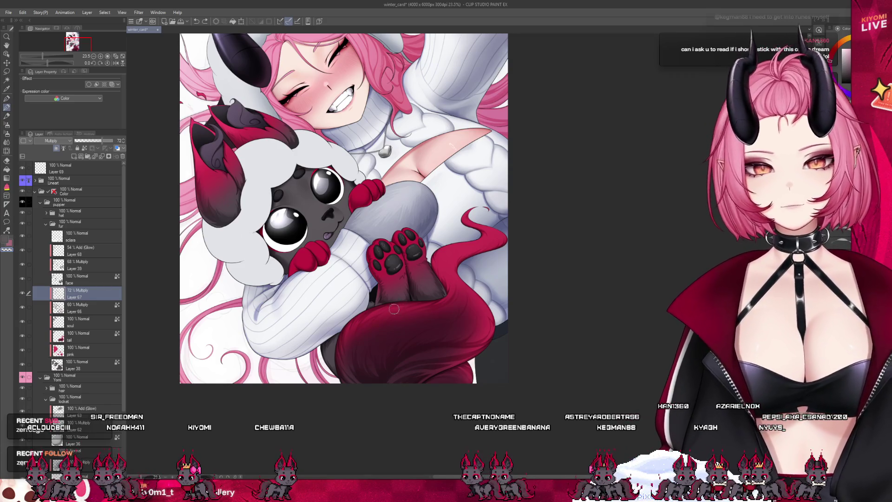
pyautogui.scroll(-2, 394, 309)
pyautogui.scroll(3, 394, 309)
pyautogui.moveTo(394, 309)
pyautogui.mouseDown()
pyautogui.moveTo(408, 260)
pyautogui.moveTo(434, 355)
pyautogui.mouseUp()
# Review the shaded tail and save winter_card with Ctrl+S.
pyautogui.scroll(-2, 435, 355)
pyautogui.scroll(2, 434, 355)
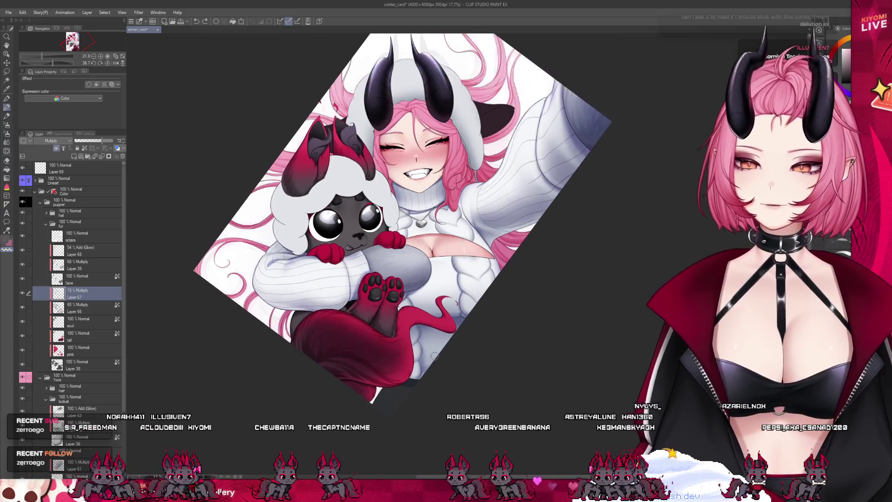
pyautogui.scroll(3, 414, 282)
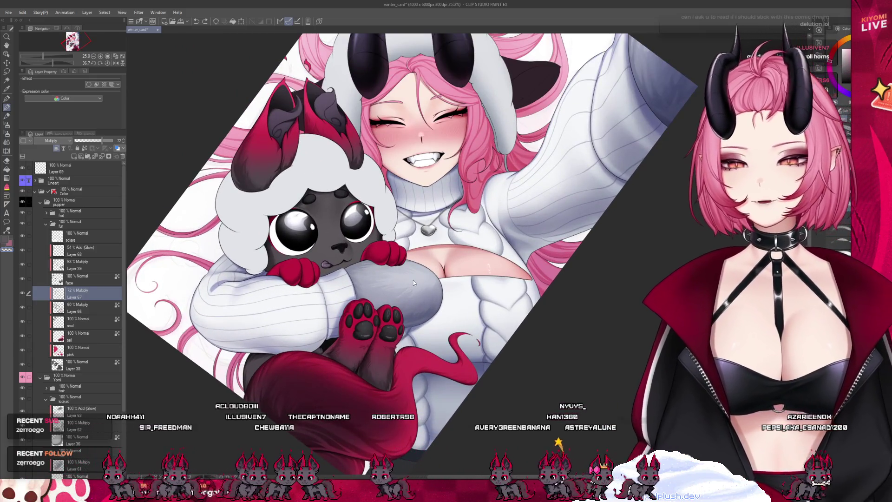
pyautogui.press('ctrl+s')
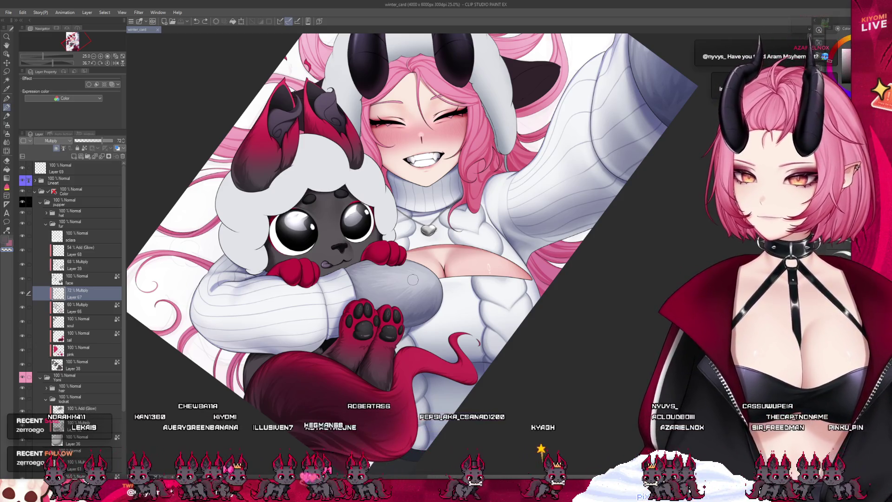
# Add a new empty layer just above the face layer for eye shading.
pyautogui.scroll(-1, 346, 324)
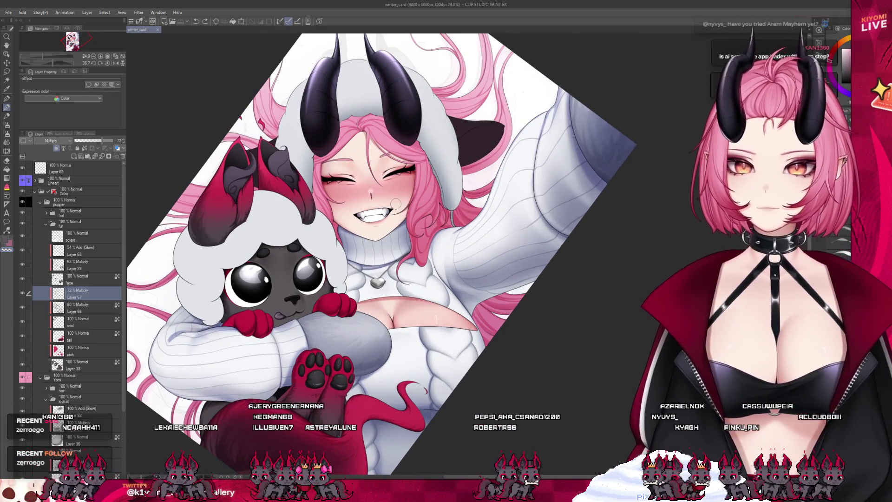
pyautogui.click(84, 278)
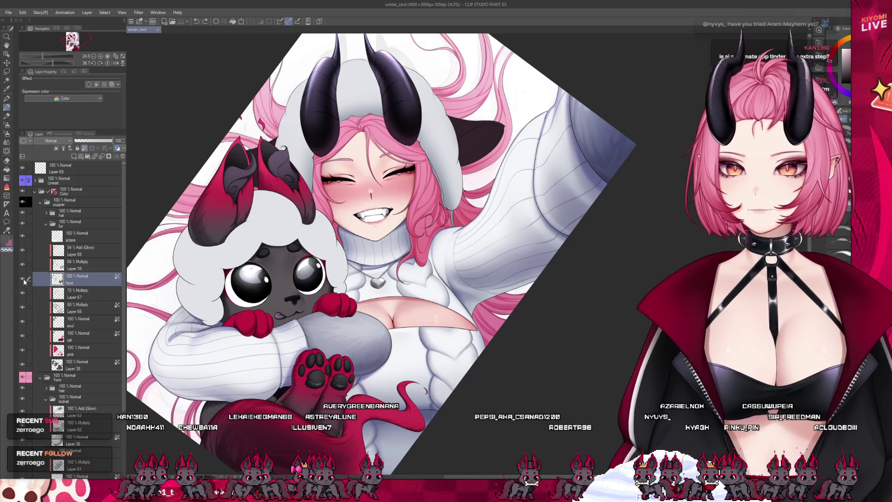
pyautogui.scroll(-3, 403, 233)
pyautogui.scroll(3, 403, 234)
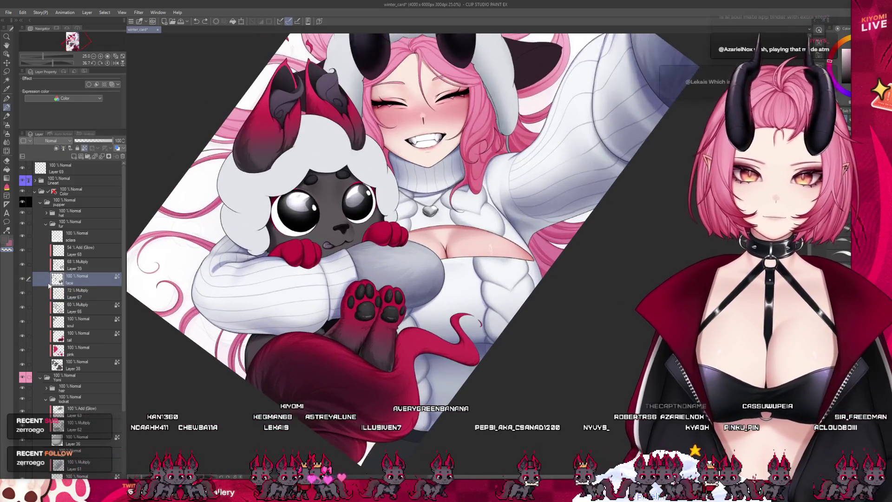
pyautogui.click(53, 238)
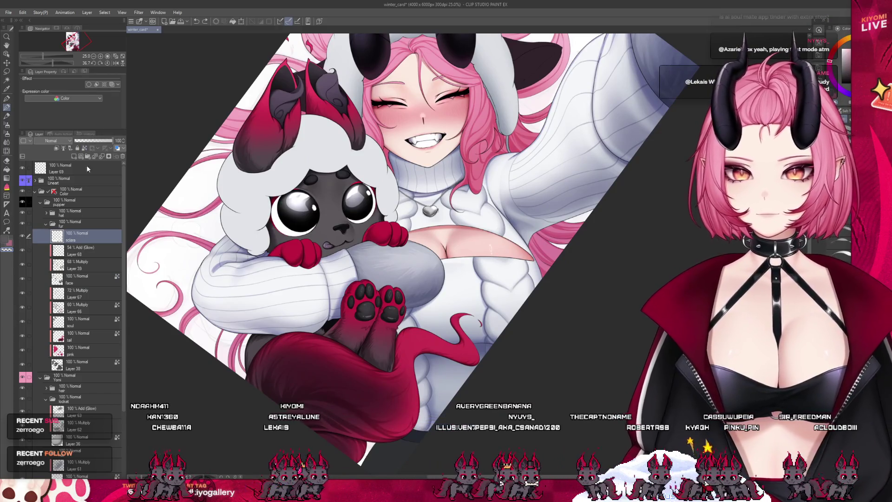
pyautogui.click(75, 156)
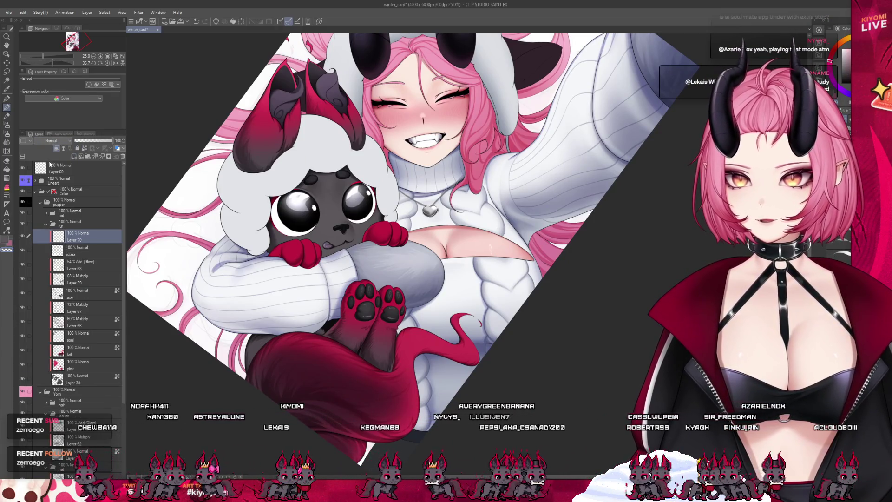
# Paint grey shading along the eye whites' left and lower-left edges, with layer opacity around 55%.
pyautogui.scroll(5, 331, 177)
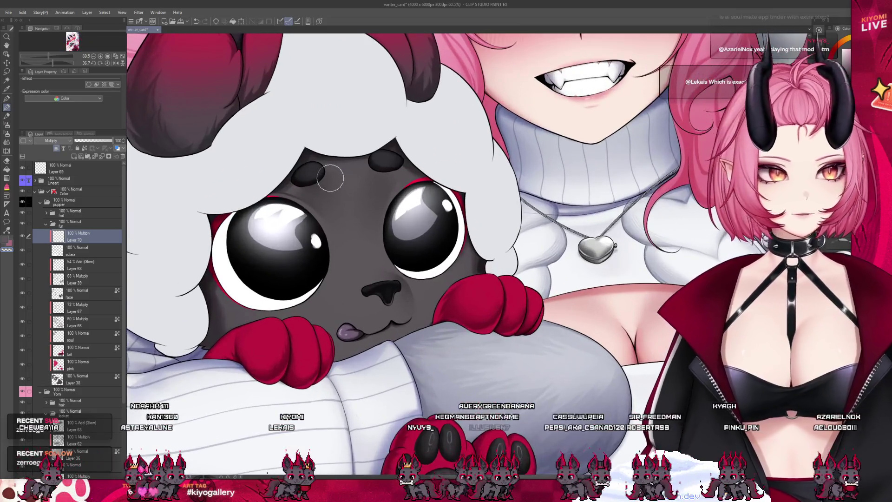
pyautogui.scroll(1, 330, 178)
pyautogui.moveTo(215, 221)
pyautogui.mouseDown()
pyautogui.moveTo(182, 308)
pyautogui.moveTo(217, 227)
pyautogui.mouseUp()
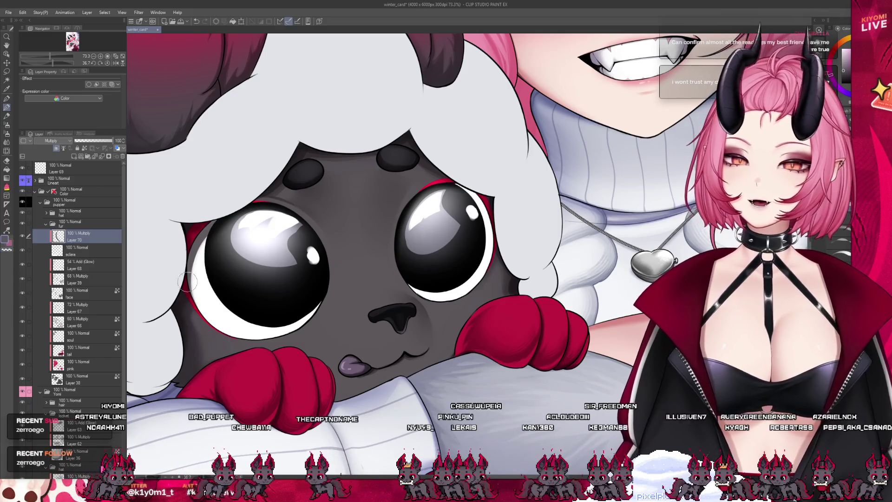
pyautogui.moveTo(187, 281); pyautogui.dragTo(210, 317)
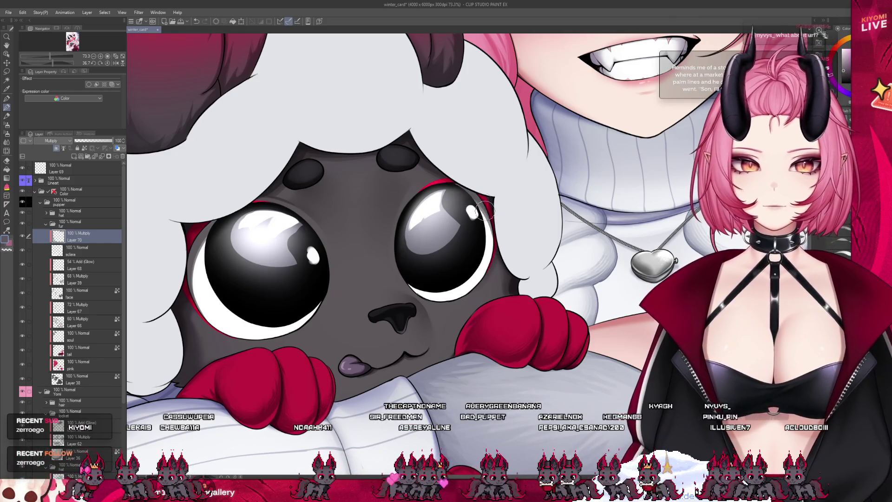
pyautogui.click(95, 140)
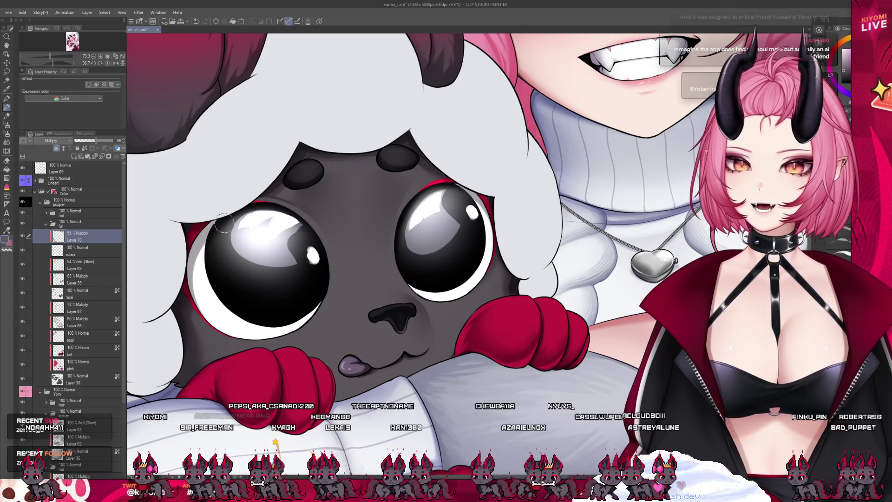
pyautogui.moveTo(215, 239); pyautogui.dragTo(195, 270)
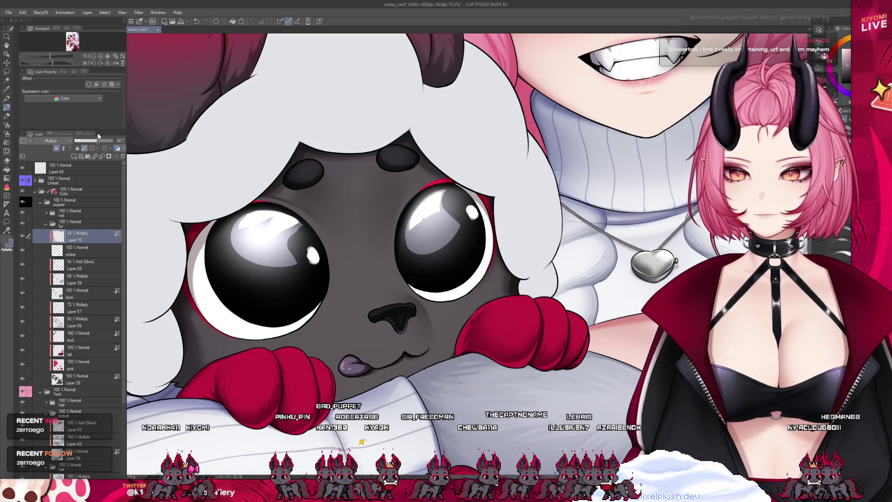
pyautogui.scroll(-6, 336, 251)
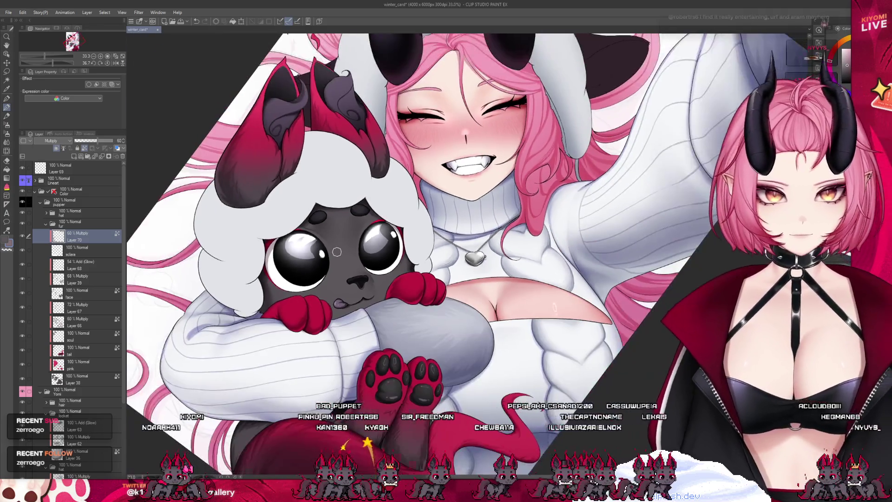
# Collapse the fur folder, expand the hat folder, and select the hat layer.
pyautogui.scroll(-2, 335, 250)
pyautogui.scroll(4, 337, 252)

• WORK TO COMPLETE
Output all the data above verbatim, leaving out images.

• YOUR RESPONSE
pyautogui.scroll(-2, 394, 309)
pyautogui.scroll(3, 394, 309)
pyautogui.moveTo(394, 309)
pyautogui.mouseDown()
pyautogui.moveTo(408, 260)
pyautogui.moveTo(434, 355)
pyautogui.mouseUp()
# Review the shaded tail and save winter_card with Ctrl+S.
pyautogui.scroll(-2, 435, 355)
pyautogui.scroll(2, 434, 355)
pyautogui.scroll(3, 414, 282)
pyautogui.press('ctrl+s')
# Add a new empty layer just above the face layer for eye shading.
pyautogui.scroll(-1, 346, 324)
pyautogui.click(84, 278)
pyautogui.scroll(-3, 403, 233)
pyautogui.scroll(3, 403, 234)
pyautogui.click(53, 238)
pyautogui.click(75, 156)
# Paint grey shading along the eye whites' left and lower-left edges, with layer opacity around 55%.
pyautogui.scroll(5, 331, 177)
pyautogui.scroll(1, 330, 178)
pyautogui.moveTo(215, 221)
pyautogui.mouseDown()
pyautogui.moveTo(182, 308)
pyautogui.moveTo(217, 227)
pyautogui.mouseUp()
pyautogui.moveTo(187, 281); pyautogui.dragTo(210, 317)
pyautogui.click(95, 140)
pyautogui.moveTo(215, 239); pyautogui.dragTo(195, 270)
pyautogui.scroll(-6, 336, 251)
# Collapse the fur folder, expand the hat folder, and select the hat layer.
pyautogui.scroll(-2, 335, 250)
pyautogui.scroll(4, 337, 252)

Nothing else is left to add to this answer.